I saw no common hill,
But history: A sleeping song of what is
And not of what is not.

Its natural terracing too obvious,
A telltale sign of Man remains,
A rubbled ziggurat grown squat.

I knew the tower’s tel would tell her hidden tale,
A layered mystery worn smooth,
The wearing that was the work of wind dust,
Grains blown across the four cornered earth.

Angular stones rounded,
Rounded and blurred by time’s debris,
Whose sand breath burnished and blasted
And once buried,
Now quickens and unlocks,
Clarifies
To certain hearts her past.

Then there was the sun river’s way, too,
Of wearing:
Daily rising east and setting west,
His arched rhythmic swell and ebb,
An orange orb reborn each day,
Stirring the Heaven’s sea tide and surf,
Spraying silver unseeable solar winds
Upon the earth.

Wearing with the weight of stellar strain
And by star rain after sunset
By flakes of light falling
Wearing through millennia.

Wearing each today into past
To the sad unwinding melodic pain
Of camels’ padded feet
And wind tumbled bundles,
The earth’s yearly harvest of dead grass.

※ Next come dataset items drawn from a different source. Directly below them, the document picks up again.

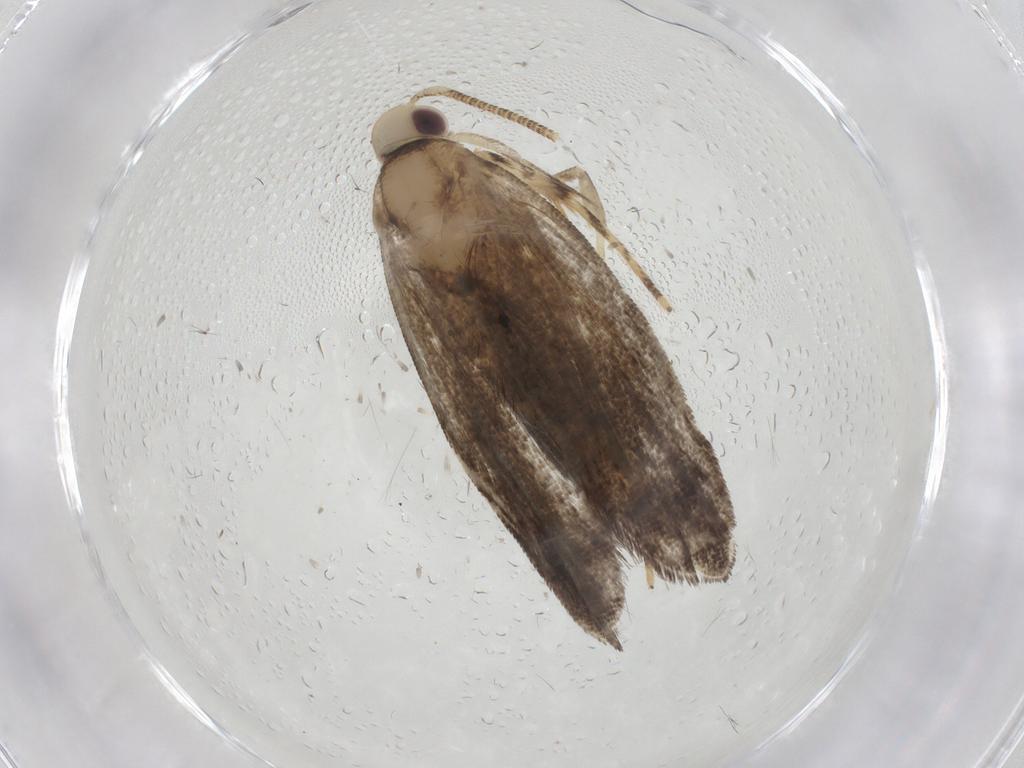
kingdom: Animalia
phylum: Arthropoda
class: Insecta
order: Lepidoptera
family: Gelechiidae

Though the mound hides its inner parts
Far from the star drizzle patter
And our sun’s fiercer squalls of cosmic matter,
Its cut stones, bricks, and artifacts
Cannot be buried too deep to deceive decay.

For Apollo’s chariot’s wheels and hooves
Will find them out
To rut and split their atoms.

They will be uncovered,
Exposed to a higher light,
That bridge between mind and eye,
God and his creation.

Excavated,
Not to be wind worn,
But wind quickened and revealed
As Spirit quickens spirit,
Imagination, and sight.

For what once wasted
Now remakes.

How canst Thou be silent
Who never sleeps?
Were the stones still
Or only sleeping?

Or like me,
Recently risen from the dead and singing?